Se manifiesta mi alma de gitano de manera incontrolable, tras unas ansias locas de experimentar nuevas vidas, así sea de guionista en Madrid, barman en Ibiza o conductor de góndolas por los canales de Venecia.

No creo tener en mis venas sangre romaní, pero atribuyo estas agallas aventureras a un abuelo que cruzó el Atlántico después de la Segunda Guerra Mundial, cargando como equipaje sólo las expectativas sobre aquellas 'tierras de la oportunidad' de las que todos hablaban.

Se agradece a la coyuntura política boliviana de darme el empujón final. Necesitaba dejar aquel ambiente hostil para cualquiera que decidió desmarcarse de rotundas tendencias, y a falta de buen olor en el ambiente, de pronto me encontré en el Aeropuerto ViruViru con una gran maleta de 38 kgs de peso, unos euros sobrantes de aquel premio guionístico reciente, más un pasaporte que me abría las puertas a un continente mágico y muy tentador, única herencia del trajinante abuelo.

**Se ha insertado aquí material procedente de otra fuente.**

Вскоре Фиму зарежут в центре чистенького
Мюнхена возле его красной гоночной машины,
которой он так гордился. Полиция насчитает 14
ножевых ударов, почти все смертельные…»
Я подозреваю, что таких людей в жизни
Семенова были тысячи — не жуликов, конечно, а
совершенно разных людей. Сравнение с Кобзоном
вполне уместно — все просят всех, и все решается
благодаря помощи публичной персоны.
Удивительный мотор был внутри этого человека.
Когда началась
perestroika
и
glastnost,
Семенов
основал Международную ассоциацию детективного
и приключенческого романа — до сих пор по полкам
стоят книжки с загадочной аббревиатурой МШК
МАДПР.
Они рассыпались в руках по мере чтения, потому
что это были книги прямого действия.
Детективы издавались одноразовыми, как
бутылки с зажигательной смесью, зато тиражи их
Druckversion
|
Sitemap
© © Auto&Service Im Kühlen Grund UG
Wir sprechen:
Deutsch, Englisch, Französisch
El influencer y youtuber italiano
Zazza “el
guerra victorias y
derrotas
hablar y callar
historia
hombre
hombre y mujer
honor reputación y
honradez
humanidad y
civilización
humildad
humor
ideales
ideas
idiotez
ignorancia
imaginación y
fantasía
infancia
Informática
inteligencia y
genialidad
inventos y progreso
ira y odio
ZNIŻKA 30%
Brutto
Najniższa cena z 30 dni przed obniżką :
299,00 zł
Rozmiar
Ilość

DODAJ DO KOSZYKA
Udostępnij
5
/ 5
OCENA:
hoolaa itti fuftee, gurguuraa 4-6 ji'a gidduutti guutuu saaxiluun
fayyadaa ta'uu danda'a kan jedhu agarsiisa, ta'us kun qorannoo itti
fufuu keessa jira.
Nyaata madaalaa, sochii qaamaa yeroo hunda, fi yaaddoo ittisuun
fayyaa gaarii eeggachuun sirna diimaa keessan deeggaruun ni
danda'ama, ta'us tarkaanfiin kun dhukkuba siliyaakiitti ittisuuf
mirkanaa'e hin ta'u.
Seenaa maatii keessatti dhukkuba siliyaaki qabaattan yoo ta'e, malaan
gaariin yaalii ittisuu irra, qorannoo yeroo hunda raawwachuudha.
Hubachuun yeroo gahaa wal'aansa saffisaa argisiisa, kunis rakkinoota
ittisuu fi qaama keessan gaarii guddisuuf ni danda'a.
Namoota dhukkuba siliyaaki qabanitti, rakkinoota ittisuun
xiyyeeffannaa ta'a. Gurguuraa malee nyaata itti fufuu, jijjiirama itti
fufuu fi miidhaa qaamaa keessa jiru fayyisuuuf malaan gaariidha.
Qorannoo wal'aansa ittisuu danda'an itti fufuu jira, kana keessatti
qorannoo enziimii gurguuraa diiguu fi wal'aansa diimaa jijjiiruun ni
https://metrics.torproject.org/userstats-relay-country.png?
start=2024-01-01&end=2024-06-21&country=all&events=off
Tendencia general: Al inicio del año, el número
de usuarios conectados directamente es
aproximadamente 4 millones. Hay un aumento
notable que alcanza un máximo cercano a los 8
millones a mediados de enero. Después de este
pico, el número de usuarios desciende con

Noté en las expresiones faciales de mis seres queridos cierta incertidumbre sobre la fecha del reencuentro e inconscientemente opte por evitar lágrimas innecesarias con un escape no premeditado hacia la puerta de migración, pero como dije recién a una de ellos, no me gustan las despedidas, las bienvenidas si.. y de esas habrán muchas, en Santa Cruz, Madrid o la China.

A Santa Cruz de la Sierra, la ciudad de mis amores y mi ancla en el mundo, pienso volver, no definitivamente aún, pero pronto y seguido. Por ahora tengo que dar alas a mi incomprensible alma de gitano nómada, para rellenar de nuevas páginas éste guión con final abierto que me he dispuesto a escribir tan afanosamente con los ingredientes más pintorescos posibles.

En el avión me asalta mi alma de pollo, por la pronta nostalgia de lo que se deja y el nerviosismo propio de lo que vendrá. Me dedico a avanzar en las últimas memorias de la escritora latinoamericana que marco hace una década mi inclinación por el realismo mágico y que nuevamente no deja de sorprenderme, un regalo muy oportuno de un arcoiris itinerante.


Al llegar al Aeropuerto de Barajas me encuentro con un rostro
escandaloso y muy familiar. Las sonrisas se dibujan al unísono. Ya estoy en Madrid.. Se sube el telón!